Top Palestinian official urge release of terrorist convict with COVID-19

Top Palestinian official urge release of terrorist convict with COVID-19

Palestinian Liberation Organization Secretary-General Saeb Erekat demanded on Sunday the “immediate and unconditional” release of a Palestinian terror convict infected with the coronavirus while in Israeli jail.

Kamal Abu Waer is the first Palestinian security prisoner in Israel with a confirmed case of COVID-19.

“We have warned the international community in recent past months of the risk of coronavirus spreading among prisoners. We have appealed to the nations of the world and human rights organizations to intervene, but Israel did not respond to Palestinian and international demands and evaded compliance with international humanitarian law,” Erekat said, calling for an “international panel” to investigate the treatment of Palestinian prisoners in Israeli jails.

Abu Waer, 46, is serving multiple life sentences at Gilboa Prison for his role in several terror attacks against Israeli civilians during the Second Intifada, as a member of the Tanzim, an armed branch of the Palestinian Fatah movement. He was arrested in 2003.

In recent months, his health has deteriorated, following a diagnosis of throat cancer, and he is currently hospitalized at Assaf Harofeh Medical Center.

The Israel Prisons Service says he was tested twice last week for COVID-19. On Wednesday the result was negative, but on Friday it was positive.

All his movements are now being traced and anyone who has been in contact with him will be required to quarantine for 14 days.

The Palestinian Authority has accused Israel of dragging its feet in implementing steps designed to prevent outbreaks in prisons.

Despite the PA’s claims, Israel, unlike many other countries, has been remarkably successful in preventing an outbreak of COVID-19 in its prison system.

However, the strict limitations that the Israel Prisons Service has put in place have been criticized by some human rights advocates and convicts’ families as excessive.

Starting on March 17, the Israel Prison Service placed its nearly 14,000 prisoners and 9,000 staff, spread across more than 30 correctional facilities, on lockdown.

Prisons were shut off from the outside world — with inmates not be able to receive visits, meet with their attorneys or go on furloughs — as part of the government’s effort to prevent the pandemic from entering the penal system.

Interrogations were conducted inside of prisons rather than at police stations, judicial hearings were held over teleconference and family visits were restricted to five-minute Zoom calls.

Guards, who would usually pull 24-hour shifts followed by two days off, were suddenly doing one week on, two weeks off, during which time they monitored themselves for coronavirus symptoms. New inmates would be held in quarantine for two weeks before being allowed to mix with the general prison population.

Some 500 prisoners within 30 days of the end of their sentences were approved for early release to house arrest to reduce the risk of a coronavirus outbreak in jails.

Since the beginning of the pandemic, governments around the world have scrambled to protect their convict populations in the face of the rapid spread of the novel coronavirus, which has killed 569,098 people.

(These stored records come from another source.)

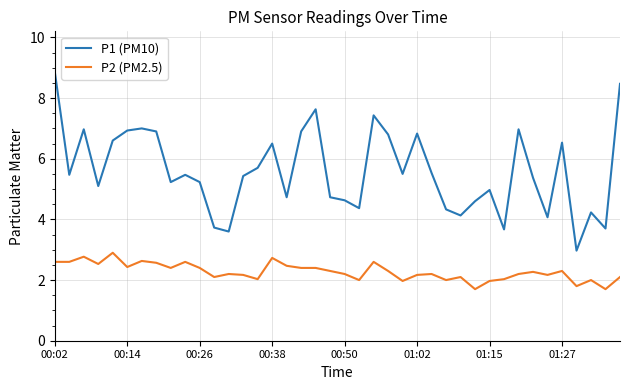

What is the difference between the maximum and minimum values in the P2 (PM2.5) series?

1.2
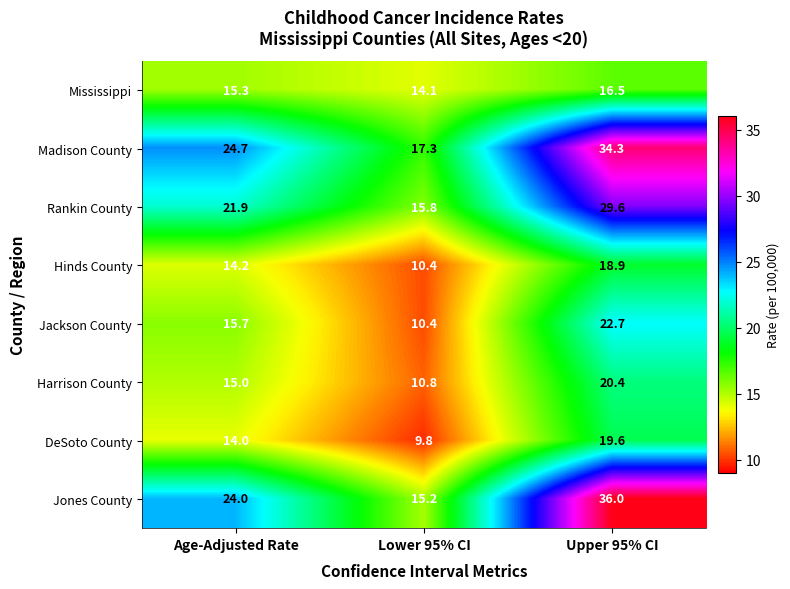

What is the maximum value shown in the chart?

36.0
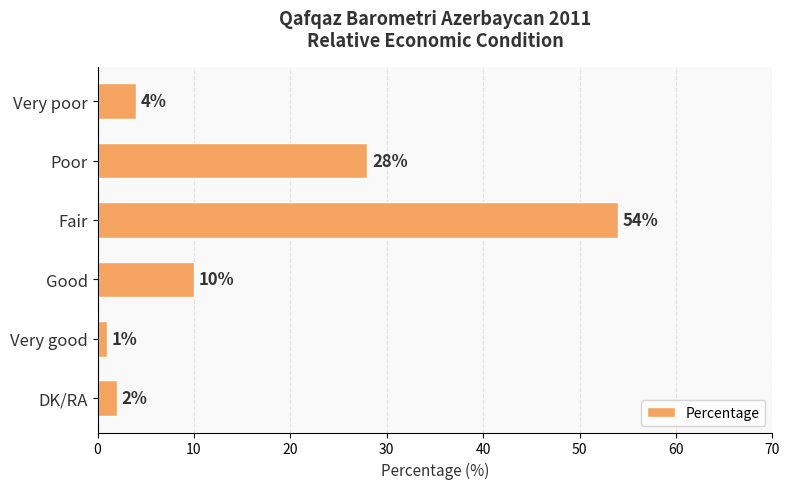

What is the difference between the second highest and second lowest values?

26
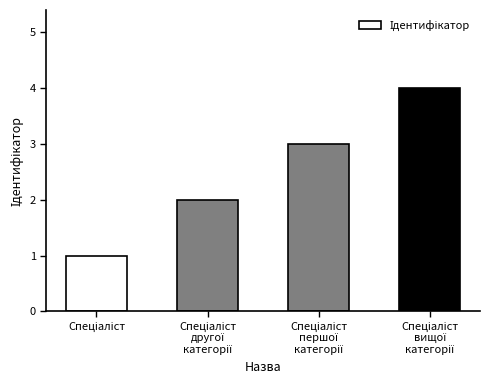

What is the maximum value shown in the chart?

4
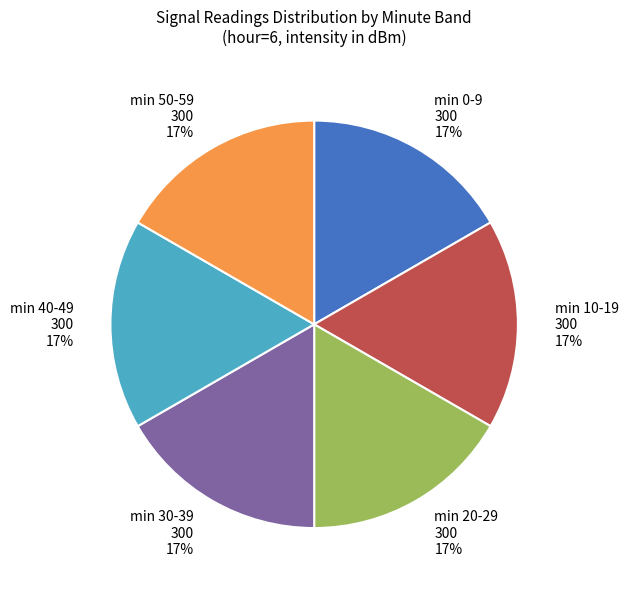

Is there a majority slice in this chart?

No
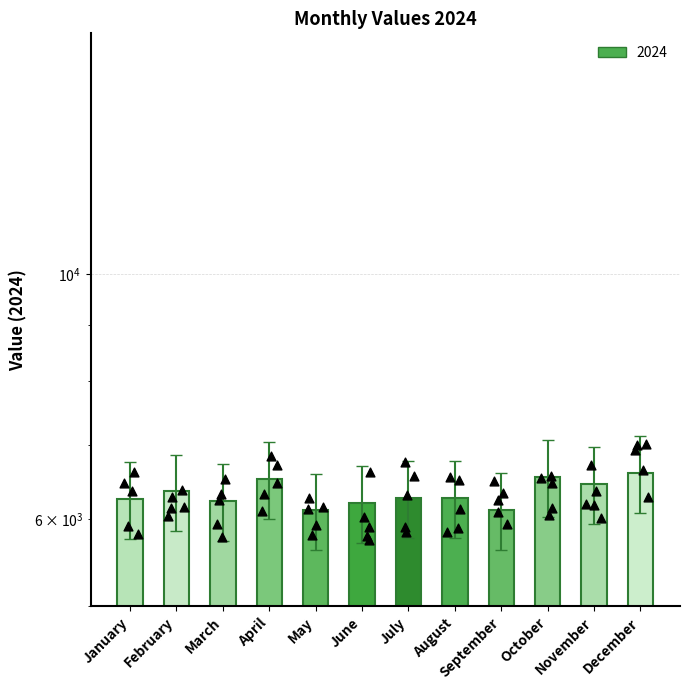

Approximately how many times larger is the value at March compared to August?

1.0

According to the World Health Organization, prisoners generally suffer from worse health than the general population and the UN High Commissioner for Human Rights has warned that many countries’ detention facilities are overcrowded and “physical distancing and self-isolation in such conditions are practically impossible.”

In late April, a 21-year-old Palestinian from the West Bank who was arrested by Israel and brought to a Jerusalem jail was confirmed to have the coronavirus and was transferred to a quarantined ward. More recently, on June 23, the IPS announced that a detainee had been diagnosed with COVID-19 and was immediately transferred to an isolation cell.

However, these were rare examples and the disease did not spread within the system.